Les cours terminés, ils se rendirent au réfectoire. Une bande de
gros bras, des garçons âgés de deux ans de plus que Thomas arrivèrent
pour lui chercher des ennuis, comme à leur habitude. C’était
toujours les mêmes qui le prenaient pour cible. À chaque fois que
le jeune garçon croisait ce groupe dans les couloirs de l’orphelinat,
il pouvait être sûr qu’il allait devoir se préparer aux pires humiliations.
Ils étaient nettement plus grands et plus forts que lui, de ce fait,
Thomas ne pouvait pas réussir à se défendre.
Cette fois, rien d’extraordinaire ne se produisit. Juste en passant
devant le jeune garçon, le chef de ces petites frappes lui renversa son
plateau et tous les membres du groupe se mirent à rire. Ce petit rituel
était monnaie courante depuis très longtemps, peut-être même aussi
loin que pouvait remonter la mémoire de Thomas. Mais à ce jour, il
ne pouvait pas en subir davantage. Il était prêt à bondir à la gorge
du colosse, mais au dernier moment, Tia s’interposa, calma son ami.
Le groupe passa son chemin en émettant quelques railleries. Cette
altercation fut l’élément déclencheur, la prise de conscience qu’il leur
fallait quitter l’orphelinat au plus vite.
Quand ils trouvèrent la façon de s’emparer des plans et des différents
tours de garde, Tia fut adoptée, laissant Thomas seul contre
tous. La nouvelle famille de la jeune fille semblait bien à tous points
de vue. Les bruits de couloir circulaient extraordinairement vite dans
l’orphelinat. Selon la rumeur, les futurs parents ne pouvaient pas
avoir d’enfant et c’était pour cette raison, qu’ils venaient adopter une
jeune fille.
Au coin d’un couloir, juste avant le départ de Tia, Thomas put
les apercevoir. La femme était magnifique, elle portait un superbe
manteau d’hermine qui courait sur la quasi-totalité de son corps, sur
sa tête était posée une toque en fourrure. La femme et la jeune fille se
ressemblaient comme deux gouttes d’eau. Une personne ne connaissant
ni l’une ni l’autre, aurait pu croire à leur lien mère-fille.
L’homme, quant à lui, était vêtu d’un veston très chic qui avait
certainement dû coûter très cher. Hormis tous ces signes de richesse,
ils semblèrent, aux yeux du jeune garçon, bienveillants. Il prit Tia
en aparté et lui jura de la retrouver dès qu’il se serait évadé de cette
« prison ». Pour lui, ce fut le début d’une longue histoire qu’il ne
s’attendait pas à vivre.
Grâce à la tristesse de son âme, il trouva le courage de mettre
son plan à exécution, la vie n’était plus possible sans Tia. Les battements
de son cœur lui rappelaient à chaque seconde le départ de sa
camarade. Il commença donc par se procurer les tours de garde des
professeurs.
Chaque nuit, trois enseignants jouaient les gardiens de cellules.
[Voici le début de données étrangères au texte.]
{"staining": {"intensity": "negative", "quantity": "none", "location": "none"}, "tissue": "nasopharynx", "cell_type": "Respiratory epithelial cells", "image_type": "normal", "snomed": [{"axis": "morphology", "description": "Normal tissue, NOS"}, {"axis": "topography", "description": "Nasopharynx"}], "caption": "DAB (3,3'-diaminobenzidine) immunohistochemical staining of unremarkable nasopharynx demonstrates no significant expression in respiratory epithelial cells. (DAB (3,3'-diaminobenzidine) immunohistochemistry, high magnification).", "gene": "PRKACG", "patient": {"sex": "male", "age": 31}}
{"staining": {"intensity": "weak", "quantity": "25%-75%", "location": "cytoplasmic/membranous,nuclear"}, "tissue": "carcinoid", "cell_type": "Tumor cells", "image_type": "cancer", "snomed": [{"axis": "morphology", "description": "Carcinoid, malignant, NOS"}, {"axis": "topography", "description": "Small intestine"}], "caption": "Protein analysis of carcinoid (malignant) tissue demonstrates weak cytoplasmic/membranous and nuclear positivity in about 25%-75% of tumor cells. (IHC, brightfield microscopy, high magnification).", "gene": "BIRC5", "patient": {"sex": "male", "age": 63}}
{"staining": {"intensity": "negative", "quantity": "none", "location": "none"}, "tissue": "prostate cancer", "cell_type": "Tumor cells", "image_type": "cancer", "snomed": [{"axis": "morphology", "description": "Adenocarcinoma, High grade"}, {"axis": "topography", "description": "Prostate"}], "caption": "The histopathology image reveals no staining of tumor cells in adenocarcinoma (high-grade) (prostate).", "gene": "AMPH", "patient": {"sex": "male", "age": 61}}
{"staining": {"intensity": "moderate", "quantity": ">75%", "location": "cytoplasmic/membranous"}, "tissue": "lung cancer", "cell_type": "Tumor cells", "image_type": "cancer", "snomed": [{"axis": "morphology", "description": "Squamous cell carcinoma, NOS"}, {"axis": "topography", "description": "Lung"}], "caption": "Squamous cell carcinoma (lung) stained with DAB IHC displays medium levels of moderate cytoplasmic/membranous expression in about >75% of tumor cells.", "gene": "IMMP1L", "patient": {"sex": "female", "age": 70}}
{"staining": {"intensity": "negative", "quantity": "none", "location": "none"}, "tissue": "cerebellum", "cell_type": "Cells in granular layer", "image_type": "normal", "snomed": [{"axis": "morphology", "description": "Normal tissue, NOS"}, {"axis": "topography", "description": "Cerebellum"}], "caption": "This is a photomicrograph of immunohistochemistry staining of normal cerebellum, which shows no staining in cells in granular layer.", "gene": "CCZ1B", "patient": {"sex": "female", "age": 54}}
Ce système fut mis en place à la suite de la tentative de fugue de l’un
des pensionnaires. Ce soir-là, il entra dans la salle des professeurs,
en évitant les trois geôliers qui allaient et venaient dans le dédale de
couloirs. Ce n’était pas la première fois qu’il y pénétrait, à chaque
punition, c’était en ce lieu qu’il fallait se rendre et Thomas ne comptait
plus le nombre de fois qu’il avait été puni.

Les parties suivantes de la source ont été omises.